4) is administered fairly so that it neither becomes a de facto “use it or lose it policy” nor results in inequities, such as where one employee works many hours, taking minimal time off, and another works fewer hours and takes more time off.

Unlimited paid time off under such a policy—depending on the facts of the case—very well may not constitute deferred compensation for past services requiring payment on termination under section 227.3. 

Separately, the Court held that a general release did not apply to claims for unpaid vacation because of Labor Code section 206.5.

Section 206.5 prohibits an employer from requiring an employee to release a claim for wages that are due and unpaid unless it has paid those wages. (§ 206.5, subd. (a).)27 Section 206.5 thus provides an exception to a general release of wage claims—known or unknown. That exception is limited, however. Wages are not considered “due” under the statute if the employer and employee have “a bona fide dispute” as to whether they are owed. (Chindarah v. Pick Up Stix, Inc. (2009) 171 Cal.App.4th 796, 803 (Chindarah).) Section 206.5 therefore does not preclude an employer and employee from “ ‘compromis[ing] a bona fide dispute over wages.’ ” 

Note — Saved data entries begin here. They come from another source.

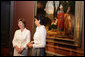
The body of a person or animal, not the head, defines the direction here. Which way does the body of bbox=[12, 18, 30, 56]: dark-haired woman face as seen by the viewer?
toward the camera

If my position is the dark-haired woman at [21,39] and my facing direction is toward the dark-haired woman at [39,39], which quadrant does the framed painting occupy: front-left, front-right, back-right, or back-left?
front-left

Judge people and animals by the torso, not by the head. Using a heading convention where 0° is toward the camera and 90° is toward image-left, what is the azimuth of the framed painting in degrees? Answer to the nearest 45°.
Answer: approximately 45°
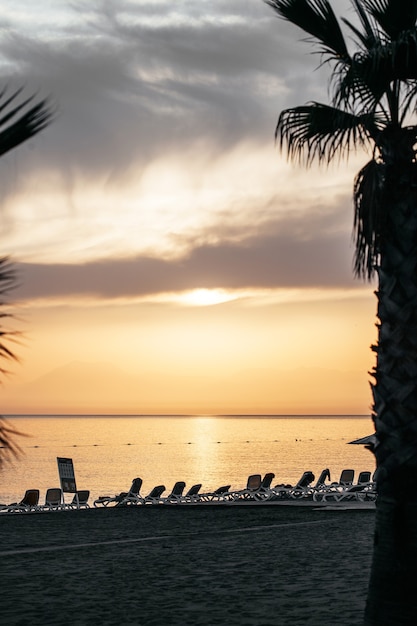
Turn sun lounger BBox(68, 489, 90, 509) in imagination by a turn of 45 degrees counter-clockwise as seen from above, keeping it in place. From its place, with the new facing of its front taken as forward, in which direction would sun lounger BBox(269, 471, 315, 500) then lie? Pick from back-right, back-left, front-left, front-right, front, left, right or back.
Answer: back

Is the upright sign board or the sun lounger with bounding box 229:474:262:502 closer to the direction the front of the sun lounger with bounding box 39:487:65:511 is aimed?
the upright sign board

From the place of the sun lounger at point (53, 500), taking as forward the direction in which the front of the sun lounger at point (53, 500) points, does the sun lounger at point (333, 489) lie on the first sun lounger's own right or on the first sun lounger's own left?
on the first sun lounger's own right

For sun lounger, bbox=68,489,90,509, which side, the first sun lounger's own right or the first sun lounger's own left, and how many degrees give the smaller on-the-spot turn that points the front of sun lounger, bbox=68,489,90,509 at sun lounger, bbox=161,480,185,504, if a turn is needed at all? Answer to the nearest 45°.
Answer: approximately 135° to the first sun lounger's own right

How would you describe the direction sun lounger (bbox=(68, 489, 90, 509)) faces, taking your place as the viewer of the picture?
facing away from the viewer and to the left of the viewer

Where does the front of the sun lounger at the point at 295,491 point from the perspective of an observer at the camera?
facing to the left of the viewer

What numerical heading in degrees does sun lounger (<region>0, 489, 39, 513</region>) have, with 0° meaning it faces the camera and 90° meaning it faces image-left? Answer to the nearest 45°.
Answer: approximately 90°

At the time one of the plaintiffs signed a general release, she and EF had not engaged in negotiations about vacation pay due, or specified that the consideration in the release was the resolution of a “good faith dispute” about vacation pay.  Therefore, the vacation pay claim survived the general release because vacation pay is a form of wages, subject to section 206.5.

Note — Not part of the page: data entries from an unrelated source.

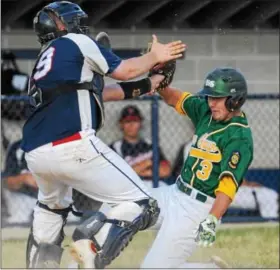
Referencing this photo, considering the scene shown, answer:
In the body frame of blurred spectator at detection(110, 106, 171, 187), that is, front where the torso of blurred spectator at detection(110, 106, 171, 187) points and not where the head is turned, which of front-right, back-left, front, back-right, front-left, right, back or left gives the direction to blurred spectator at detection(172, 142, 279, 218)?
left

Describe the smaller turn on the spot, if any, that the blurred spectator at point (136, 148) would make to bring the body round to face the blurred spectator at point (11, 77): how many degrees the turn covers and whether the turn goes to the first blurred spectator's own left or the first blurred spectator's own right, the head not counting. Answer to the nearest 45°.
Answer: approximately 90° to the first blurred spectator's own right

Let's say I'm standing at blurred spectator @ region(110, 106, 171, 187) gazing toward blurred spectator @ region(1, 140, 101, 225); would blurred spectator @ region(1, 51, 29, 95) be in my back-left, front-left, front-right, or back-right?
front-right

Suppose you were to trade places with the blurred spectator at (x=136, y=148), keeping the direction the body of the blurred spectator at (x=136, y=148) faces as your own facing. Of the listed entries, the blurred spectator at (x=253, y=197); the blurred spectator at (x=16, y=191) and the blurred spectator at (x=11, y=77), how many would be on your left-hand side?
1

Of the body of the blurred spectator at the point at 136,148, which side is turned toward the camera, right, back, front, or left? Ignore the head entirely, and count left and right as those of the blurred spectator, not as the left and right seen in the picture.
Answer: front

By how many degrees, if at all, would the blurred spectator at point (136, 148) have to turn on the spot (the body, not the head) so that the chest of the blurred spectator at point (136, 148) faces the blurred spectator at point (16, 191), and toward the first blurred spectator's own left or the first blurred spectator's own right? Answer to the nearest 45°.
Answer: approximately 90° to the first blurred spectator's own right
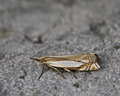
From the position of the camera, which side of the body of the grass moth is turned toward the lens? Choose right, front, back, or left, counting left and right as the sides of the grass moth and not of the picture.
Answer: left
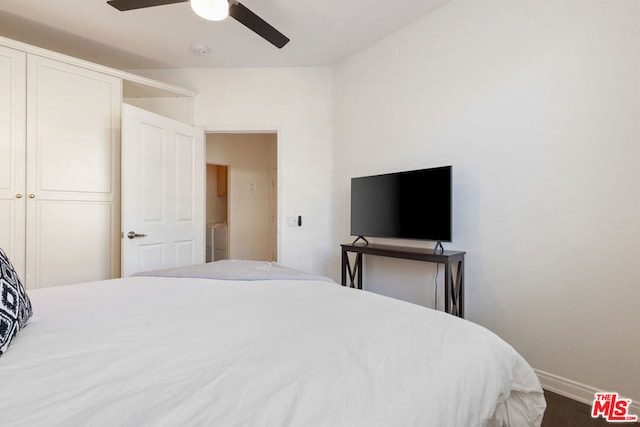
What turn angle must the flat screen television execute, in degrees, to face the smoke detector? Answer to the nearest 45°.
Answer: approximately 45° to its right

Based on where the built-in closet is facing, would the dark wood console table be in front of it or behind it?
in front

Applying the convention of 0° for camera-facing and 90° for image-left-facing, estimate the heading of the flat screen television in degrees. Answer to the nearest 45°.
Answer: approximately 45°

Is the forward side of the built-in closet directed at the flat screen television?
yes

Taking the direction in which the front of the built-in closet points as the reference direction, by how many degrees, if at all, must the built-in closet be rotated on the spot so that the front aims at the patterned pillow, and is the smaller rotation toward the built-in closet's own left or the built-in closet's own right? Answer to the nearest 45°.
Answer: approximately 45° to the built-in closet's own right

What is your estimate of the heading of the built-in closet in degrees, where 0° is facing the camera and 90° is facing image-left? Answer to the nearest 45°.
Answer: approximately 315°

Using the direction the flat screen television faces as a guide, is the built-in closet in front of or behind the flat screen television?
in front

Finally, one of the plaintiffs moved to Virginia, years before her employment ended. She did, however, spend periods of time each year in California.  The Court of Appeal held that California’s vacation law, Labor Code section 227.3, did not apply to true non-residents performing most of their work outside California, and only sometimes working within California. The Court distinguished the California Supreme Court’s decision in Sullivan v. Oracle, which held that California has a strong interest in ensuring its overtime laws apply to non-residents if they perform substantial work in California.  The Court stated that overtime is not the same as vacation, and that Sullivan does not apply to all California wage and hour laws automatically.

The exclusion of a nonresident, temporary worker from section 227.3 does not implicate the same concerns as the exclusion of nonresidents from California’s overtime laws. Although section 227.3 serves the important goal of ensuring California workers do not forfeit vacation wages when their employment ends, it does not protect workers’ and the public’s health and safety or “expand[ ] the job market by giving employers an economic incentive to spread employment throughout the workforce” as do California’s overtime laws. 

To sum up: this case makes it difficult for employers to offer “unlimited vacation” without jumping a number of hurdles.  The Court here provides guidance, but much of it may not be binding because it is considered “dicta.” Certainly the Court is leaving open the possibility that unlimited vacation policies could be upheld without requiring payout at termination. But the Court’s guidance suggests that such policies will be the exception not the rule. 

Employers and their lawyers therefore should review “unlimited vacation” policies to see if they are worth pursuing, and whether they can be drafted to satisfy the Court’s guidance here.